**Entries provided**
○ ○ ○ ○
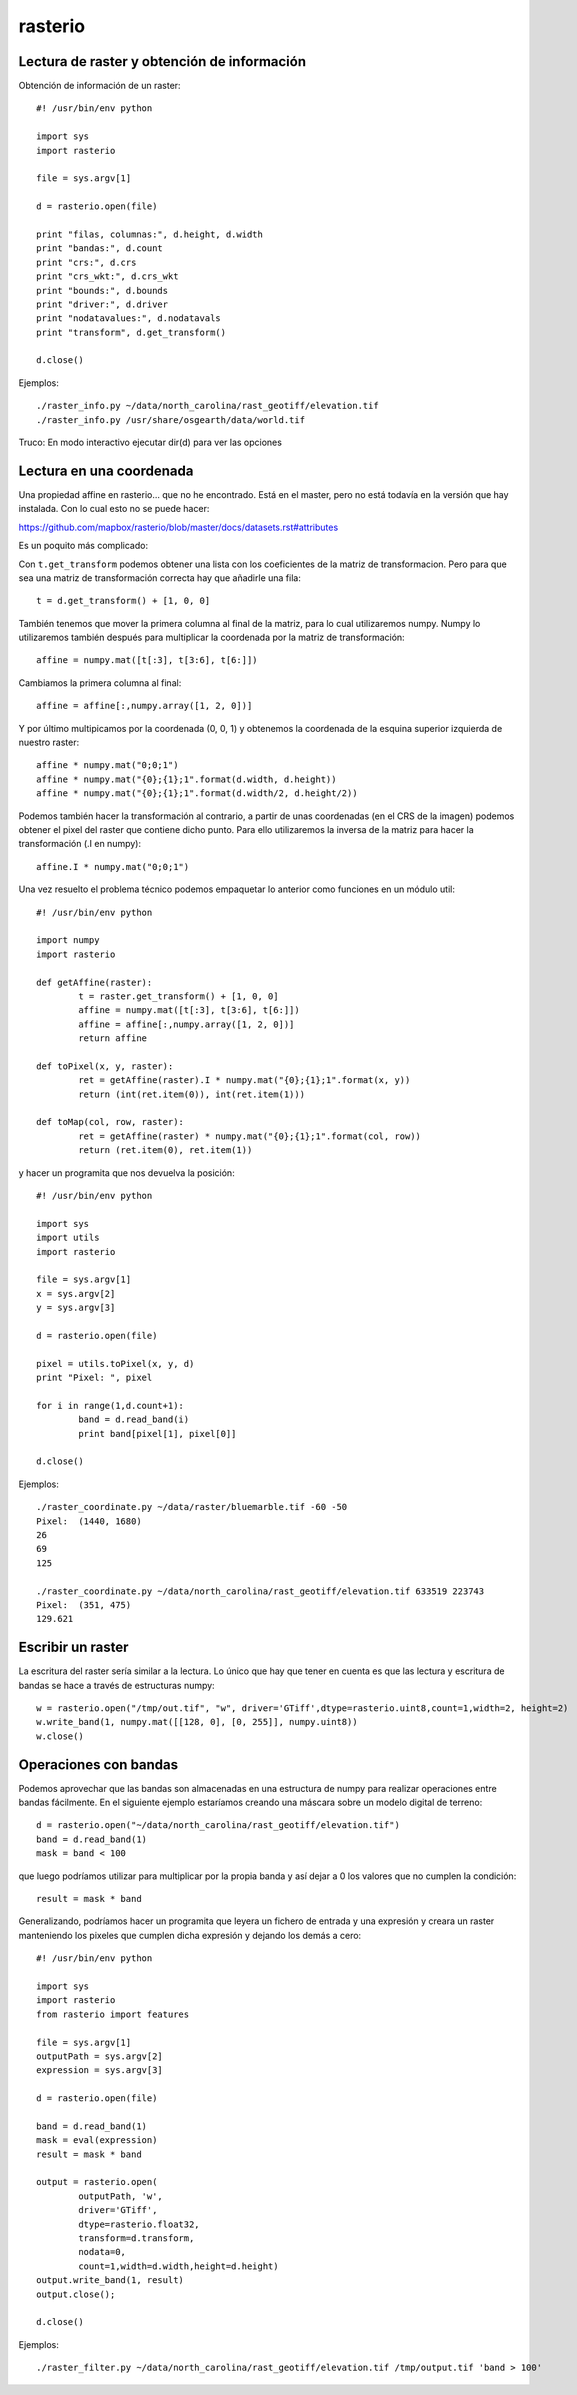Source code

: rasterio
=========

Lectura de raster y obtención de información
-----------------------------------------------

Obtención de información de un raster::

	#! /usr/bin/env python
	
	import sys
	import rasterio
	
	file = sys.argv[1]
	
	d = rasterio.open(file)
	
	print "filas, columnas:", d.height, d.width
	print "bandas:", d.count
	print "crs:", d.crs
	print "crs_wkt:", d.crs_wkt
	print "bounds:", d.bounds
	print "driver:", d.driver
	print "nodatavalues:", d.nodatavals
	print "transform", d.get_transform()
	
	d.close()

Ejemplos::

	./raster_info.py ~/data/north_carolina/rast_geotiff/elevation.tif
	./raster_info.py /usr/share/osgearth/data/world.tif

Truco: En modo interactivo ejecutar dir(d) para ver las opciones

Lectura en una coordenada
----------------------------

Una propiedad affine en rasterio... que no he encontrado. Está en el master, pero no está todavía en la versión que hay instalada. Con lo cual esto no se puede hacer:

https://github.com/mapbox/rasterio/blob/master/docs/datasets.rst#attributes

Es un poquito más complicado:

Con ``t.get_transform`` podemos obtener una lista con los coeficientes de la matriz de transformacion. Pero para que sea una matriz de transformación correcta hay que añadirle una fila::

	t = d.get_transform() + [1, 0, 0]

También tenemos que mover la primera columna al final de la matriz, para lo cual utilizaremos numpy. Numpy lo utilizaremos también después para multiplicar la coordenada por la matriz de transformación::

	affine = numpy.mat([t[:3], t[3:6], t[6:]])

Cambiamos la primera columna al final::

	affine = affine[:,numpy.array([1, 2, 0])]

Y por último multipicamos por la coordenada (0, 0, 1) y obtenemos la coordenada de la esquina superior izquierda de nuestro raster::

	affine * numpy.mat("0;0;1")
	affine * numpy.mat("{0};{1};1".format(d.width, d.height))
	affine * numpy.mat("{0};{1};1".format(d.width/2, d.height/2))

Podemos también hacer la transformación al contrario, a partir de unas coordenadas (en el CRS de la imagen) podemos obtener el pixel del raster que contiene dicho punto. Para ello utilizaremos la inversa de la matriz para hacer la transformación (.I en numpy)::

	affine.I * numpy.mat("0;0;1")

Una vez resuelto el problema técnico podemos empaquetar lo anterior como funciones en un módulo util::

	#! /usr/bin/env python
	
	import numpy
	import rasterio
	
	def getAffine(raster):
		t = raster.get_transform() + [1, 0, 0]
		affine = numpy.mat([t[:3], t[3:6], t[6:]])
		affine = affine[:,numpy.array([1, 2, 0])]
		return affine
	
	def toPixel(x, y, raster):
		ret = getAffine(raster).I * numpy.mat("{0};{1};1".format(x, y))
		return (int(ret.item(0)), int(ret.item(1)))
	
	def toMap(col, row, raster):
		ret = getAffine(raster) * numpy.mat("{0};{1};1".format(col, row))
		return (ret.item(0), ret.item(1))
 

y hacer un programita que nos devuelva la posición::

	#! /usr/bin/env python
	
	import sys
	import utils
	import rasterio
	
	file = sys.argv[1]
	x = sys.argv[2]
	y = sys.argv[3]
	
	d = rasterio.open(file)
	
	pixel = utils.toPixel(x, y, d)
	print "Pixel: ", pixel
	
	for i in range(1,d.count+1):
		band = d.read_band(i)
		print band[pixel[1], pixel[0]]
	
	d.close()

Ejemplos::

	./raster_coordinate.py ~/data/raster/bluemarble.tif -60 -50
	Pixel:  (1440, 1680)
	26
	69
	125

	./raster_coordinate.py ~/data/north_carolina/rast_geotiff/elevation.tif 633519 223743
	Pixel:  (351, 475)
	129.621

Escribir un raster
--------------------

La escritura del raster sería similar a la lectura. Lo único que hay que tener en cuenta es que las lectura y escritura de bandas se hace a través de estructuras numpy::

	w = rasterio.open("/tmp/out.tif", "w", driver='GTiff',dtype=rasterio.uint8,count=1,width=2, height=2)
	w.write_band(1, numpy.mat([[128, 0], [0, 255]], numpy.uint8))
	w.close()

Operaciones con bandas
------------------------

Podemos aprovechar que las bandas son almacenadas en una estructura de numpy para realizar operaciones entre bandas fácilmente. En el siguiente ejemplo estaríamos creando una máscara sobre un modelo digital de terreno::

	d = rasterio.open("~/data/north_carolina/rast_geotiff/elevation.tif")
	band = d.read_band(1)
	mask = band < 100

que luego podríamos utilizar para multiplicar por la propia banda y así dejar a 0 los valores que no cumplen la condición::

	result = mask * band

Generalizando, podríamos hacer un programita que leyera un fichero de entrada y una expresión y creara un raster manteniendo los pixeles que cumplen dicha expresión y dejando los demás a cero::

	#! /usr/bin/env python
	
	import sys
	import rasterio
	from rasterio import features
	
	file = sys.argv[1]
	outputPath = sys.argv[2]
	expression = sys.argv[3]
	
	d = rasterio.open(file)
	
	band = d.read_band(1)
	mask = eval(expression)
	result = mask * band
	
	output = rasterio.open(
		outputPath, 'w',
		driver='GTiff',
		dtype=rasterio.float32,
		transform=d.transform,
		nodata=0,
		count=1,width=d.width,height=d.height)
	output.write_band(1, result)
	output.close();
	
	d.close()

Ejemplos::

	./raster_filter.py ~/data/north_carolina/rast_geotiff/elevation.tif /tmp/output.tif 'band > 100'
○ ○ ○ ○
**Assignment**
Once the pictures are set aside, reproduce the records in full and exactly.

**Response box**
Source code

: rasterio
=========

Lectura de raster y obtención de información
-----------------------------------------------

Obtención de información de un raster::

	#! /usr/bin/env python
	
	import sys
	import rasterio
	
	file = sys.argv[1]
	
	d = rasterio.open(file)
	
	print "filas, columnas:", d.height, d.width
	print "bandas:", d.count
	print "crs:", d.crs
	print "crs_wkt:", d.crs_wkt
	print "bounds:", d.bounds
	print "driver:", d.driver
	print "nodatavalues:", d.nodatavals
	print "transform", d.get_transform()
	
	d.close()

Ejemplos::

	./raster_info.py ~/data/north_carolina/rast_geotiff/elevation.tif
	./raster_info.py /usr/share/osgearth/data/world.tif

Truco: En modo interactivo ejecutar dir(d) para ver las opciones

Lectura en una coordenada
----------------------------

Una propiedad affine en rasterio... que no he encontrado. Está en el master, pero no está todavía en la versión que hay instalada. Con lo cual esto no se puede hacer:

https://github.com/mapbox/rasterio/blob/master/docs/datasets.rst#attributes

Es un poquito más complicado:

Con ``t.get_transform`` podemos obtener una lista con los coeficientes de la matriz de transformacion. Pero para que sea una matriz de transformación correcta hay que añadirle una fila::

	t = d.get_transform() + [1, 0, 0]

También tenemos que mover la primera columna al final de la matriz, para lo cual utilizaremos numpy. Numpy lo utilizaremos también después para multiplicar la coordenada por la matriz de transformación::

	affine = numpy.mat([t[:3], t[3:6], t[6:]])

Cambiamos la primera columna al final::

	affine = affine[:,numpy.array([1, 2, 0])]

Y por último multipicamos por la coordenada (0, 0, 1) y obtenemos la coordenada de la esquina superior izquierda de nuestro raster::

	affine * numpy.mat("0;0;1")
	affine * numpy.mat("{0};{1};1".format(d.width, d.height))
	affine * numpy.mat("{0};{1};1".format(d.width/2, d.height/2))

Podemos también hacer la transformación al contrario, a partir de unas coordenadas (en el CRS de la imagen) podemos obtener el pixel del raster que contiene dicho punto. Para ello utilizaremos la inversa de la matriz para hacer la transformación (.I en numpy)::

	affine.I * numpy.mat("0;0;1")

Una vez resuelto el problema técnico podemos empaquetar lo anterior como funciones en un módulo util::

	#! /usr/bin/env python
	
	import numpy
	import rasterio
	
	def getAffine(raster):
		t = raster.get_transform() + [1, 0, 0]
		affine = numpy.mat([t[:3], t[3:6], t[6:]])
		affine = affine[:,numpy.array([1, 2, 0])]
		return affine
	
	def toPixel(x, y, raster):
		ret = getAffine(raster).I * numpy.mat("{0};{1};1".format(x, y))
		return (int(ret.item(0)), int(ret.item(1)))
	
	def toMap(col, row, raster):
		ret = getAffine(raster) * numpy.mat("{0};{1};1".format(col, row))
		return (ret.item(0), ret.item(1))
 

y hacer un programita que nos devuelva la posición::

	#! /usr/bin/env python
	
	import sys
	import utils
	import rasterio
	
	file = sys.argv[1]
	x = sys.argv[2]
	y = sys.argv[3]
	
	d = rasterio.open(file)
	
	pixel = utils.toPixel(x, y, d)
	print "Pixel: ", pixel
	
	for i in range(1,d.count+1):
		band = d.read_band(i)
		print band[pixel[1], pixel[0]]
	
	d.close()

Ejemplos::

	./raster_coordinate.py ~/data/raster/bluemarble.tif -60 -50
	Pixel:  (1440, 1680)
	26
	69
	125

	./raster_coordinate.py ~/data/north_carolina/rast_geotiff/elevation.tif 633519 223743
	Pixel:  (351, 475)
	129.621

Escribir un raster
--------------------

La escritura del raster sería similar a la lectura. Lo único que hay que tener en cuenta es que las lectura y escritura de bandas se hace a través de estructuras numpy::

	w = rasterio.open("/tmp/out.tif", "w", driver='GTiff',dtype=rasterio.uint8,count=1,width=2, height=2)
	w.write_band(1, numpy.mat([[128, 0], [0, 255]], numpy.uint8))
	w.close()

Operaciones con bandas
------------------------

Podemos aprovechar que las bandas son almacenadas en una estructura de numpy para realizar operaciones entre bandas fácilmente. En el siguiente ejemplo estaríamos creando una máscara sobre un modelo digital de terreno::

	d = rasterio.open("~/data/north_carolina/rast_geotiff/elevation.tif")
	band = d.read_band(1)
	mask = band < 100

que luego podríamos utilizar para multiplicar por la propia banda y así dejar a 0 los valores que no cumplen la condición::

	result = mask * band

Generalizando, podríamos hacer un programita que leyera un fichero de entrada y una expresión y creara un raster manteniendo los pixeles que cumplen dicha expresión y dejando los demás a cero::

	#! /usr/bin/env python
	
	import sys
	import rasterio
	from rasterio import features
	
	file = sys.argv[1]
	outputPath = sys.argv[2]
	expression = sys.argv[3]
	
	d = rasterio.open(file)
	
	band = d.read_band(1)
	mask = eval(expression)
	result = mask * band
	
	output = rasterio.open(
		outputPath, 'w',
		driver='GTiff',
		dtype=rasterio.float32,
		transform=d.transform,
		nodata=0,
		count=1,width=d.width,height=d.height)
	output.write_band(1, result)
	output.close();
	
	d.close()

Ejemplos::

	./raster_filter.py ~/data/north_carolina/rast_geotiff/elevation.tif /tmp/output.tif 'band > 100'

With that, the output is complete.